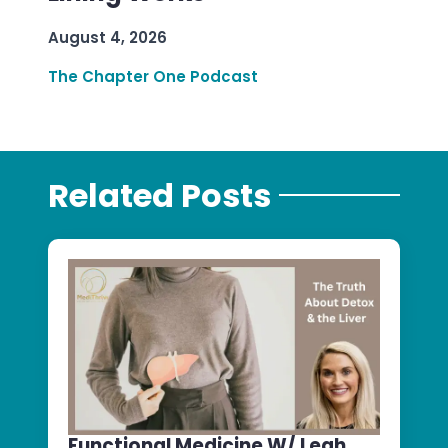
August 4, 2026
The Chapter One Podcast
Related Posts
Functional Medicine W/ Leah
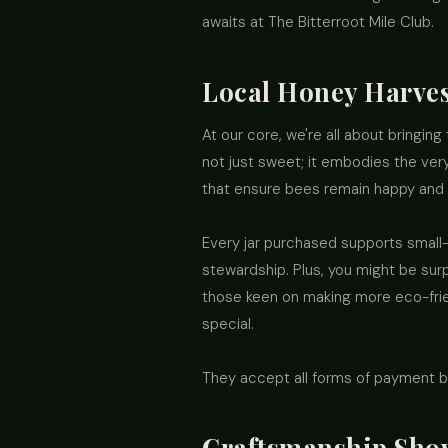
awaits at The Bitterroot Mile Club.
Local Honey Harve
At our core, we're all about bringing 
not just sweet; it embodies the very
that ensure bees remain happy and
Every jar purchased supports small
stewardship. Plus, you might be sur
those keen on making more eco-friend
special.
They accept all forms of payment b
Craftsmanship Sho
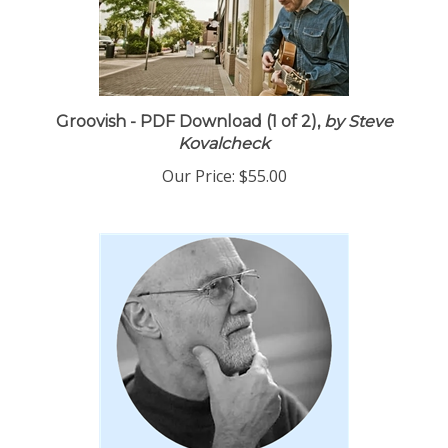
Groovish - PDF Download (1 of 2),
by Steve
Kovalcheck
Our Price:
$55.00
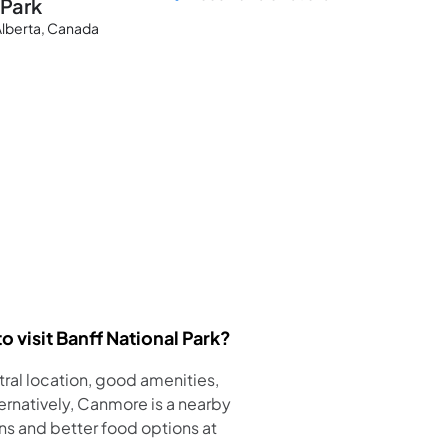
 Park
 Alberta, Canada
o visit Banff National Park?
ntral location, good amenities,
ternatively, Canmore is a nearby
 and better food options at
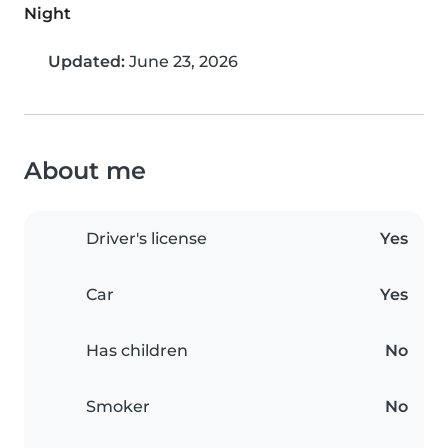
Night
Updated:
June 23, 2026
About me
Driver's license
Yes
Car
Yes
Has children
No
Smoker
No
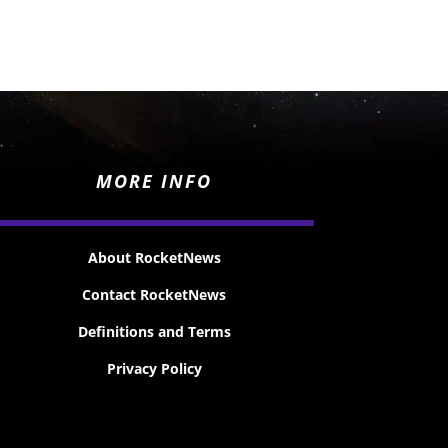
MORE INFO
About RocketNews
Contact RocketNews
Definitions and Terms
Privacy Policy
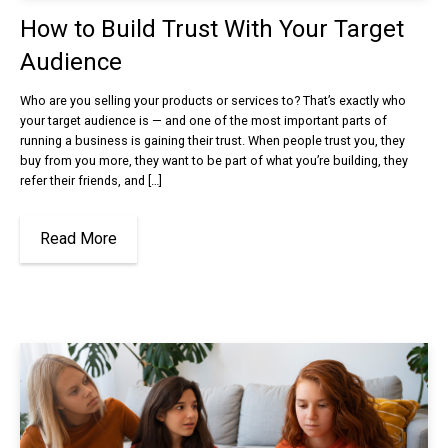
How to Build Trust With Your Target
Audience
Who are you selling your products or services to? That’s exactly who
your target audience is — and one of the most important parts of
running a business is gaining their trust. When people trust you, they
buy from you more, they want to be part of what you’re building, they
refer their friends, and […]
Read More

::::

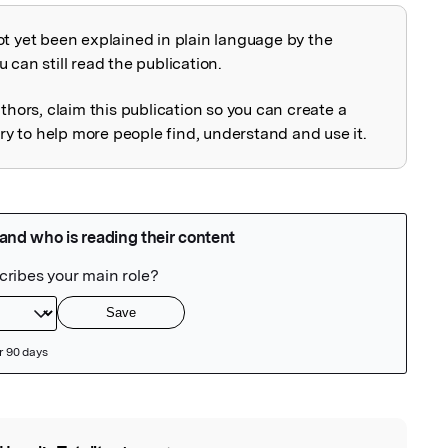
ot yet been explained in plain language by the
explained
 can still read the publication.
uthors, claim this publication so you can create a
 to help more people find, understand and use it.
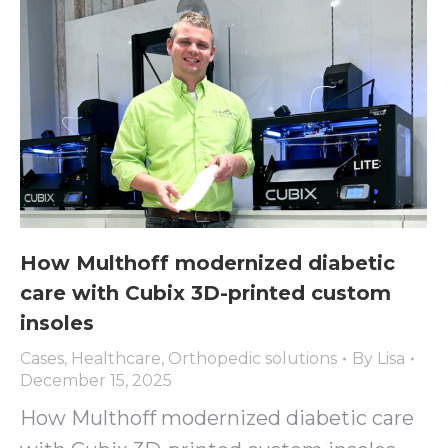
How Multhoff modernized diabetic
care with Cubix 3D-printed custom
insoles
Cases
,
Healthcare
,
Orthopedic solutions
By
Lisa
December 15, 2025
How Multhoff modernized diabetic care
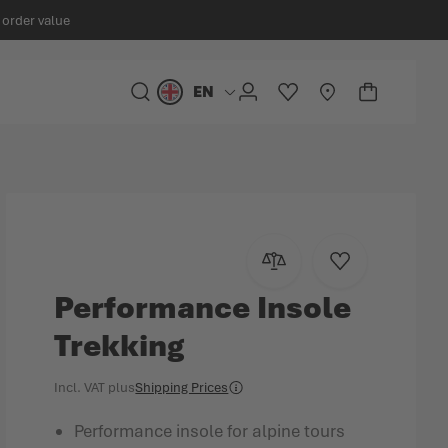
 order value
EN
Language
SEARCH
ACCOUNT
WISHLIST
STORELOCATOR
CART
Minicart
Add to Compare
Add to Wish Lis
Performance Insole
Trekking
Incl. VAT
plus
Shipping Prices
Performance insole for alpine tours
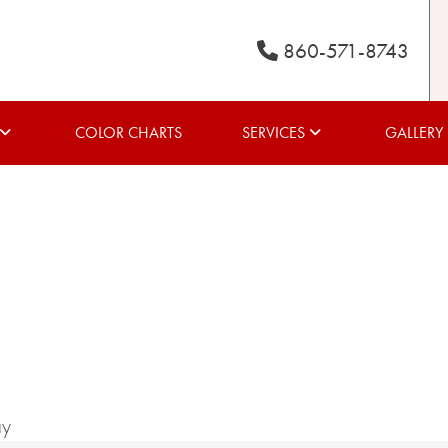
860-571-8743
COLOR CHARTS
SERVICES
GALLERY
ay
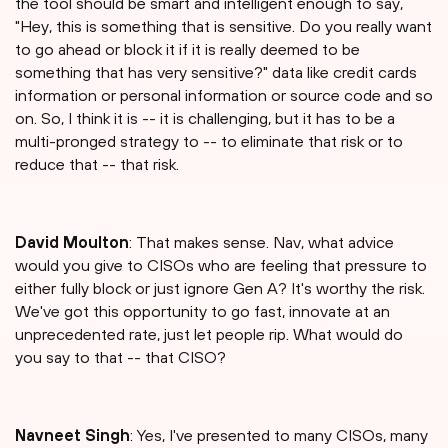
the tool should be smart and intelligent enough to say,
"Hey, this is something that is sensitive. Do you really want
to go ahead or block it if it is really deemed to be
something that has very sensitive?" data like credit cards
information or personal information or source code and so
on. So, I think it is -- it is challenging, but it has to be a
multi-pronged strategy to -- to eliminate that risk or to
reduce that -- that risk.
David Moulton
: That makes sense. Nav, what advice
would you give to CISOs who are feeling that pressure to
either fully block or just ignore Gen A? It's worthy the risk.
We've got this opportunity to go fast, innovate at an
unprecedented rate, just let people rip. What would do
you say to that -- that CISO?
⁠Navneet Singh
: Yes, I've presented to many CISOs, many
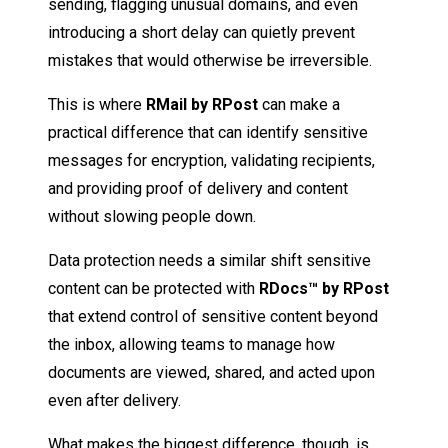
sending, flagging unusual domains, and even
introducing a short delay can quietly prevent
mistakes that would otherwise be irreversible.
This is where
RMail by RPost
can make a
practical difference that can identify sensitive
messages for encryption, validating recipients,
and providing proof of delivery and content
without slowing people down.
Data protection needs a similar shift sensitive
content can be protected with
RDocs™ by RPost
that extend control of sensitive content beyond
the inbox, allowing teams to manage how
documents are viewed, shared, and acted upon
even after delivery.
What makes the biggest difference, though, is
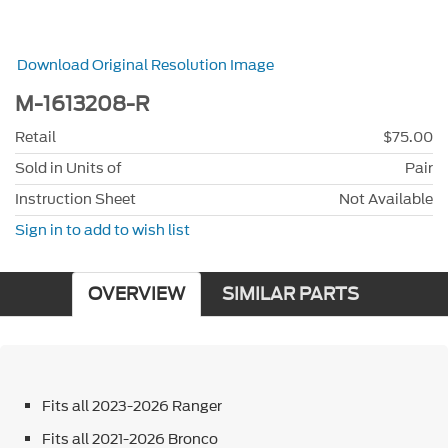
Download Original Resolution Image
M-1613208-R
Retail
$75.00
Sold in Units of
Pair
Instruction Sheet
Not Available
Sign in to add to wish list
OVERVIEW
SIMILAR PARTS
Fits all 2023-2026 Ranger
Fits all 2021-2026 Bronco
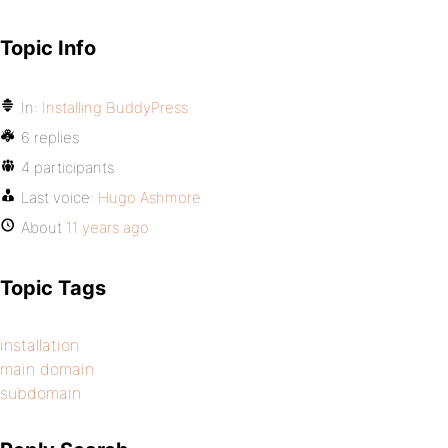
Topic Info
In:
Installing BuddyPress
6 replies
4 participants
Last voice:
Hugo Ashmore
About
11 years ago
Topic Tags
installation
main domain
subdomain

::::

## What to work on:
What to print is the stretch of entries from the line with "Local Honey Harve" up to and including the line with "Privacy Policy". Please print it exactly and leave out the pictures.

## Output below:
Local Honey Harve
At our core, we're all about bringing 
not just sweet; it embodies the very
that ensure bees remain happy and
Every jar purchased supports small
stewardship. Plus, you might be sur
those keen on making more eco-friend
special.
They accept all forms of payment b
Craftsmanship Sho
Groovish - PDF Download (1 of 2),
by Steve
Kovalcheck
Our Price:
$55.00
 Park
 Alberta, Canada
o visit Banff National Park?
ntral location, good amenities,
ternatively, Canmore is a nearby
 and better food options at
Night
Updated:
June 23, 2026
About me
Driver's license
Yes
Car
Yes
Has children
No
Smoker
No
MORE INFO
About RocketNews
Contact RocketNews
Definitions and Terms
Privacy Policy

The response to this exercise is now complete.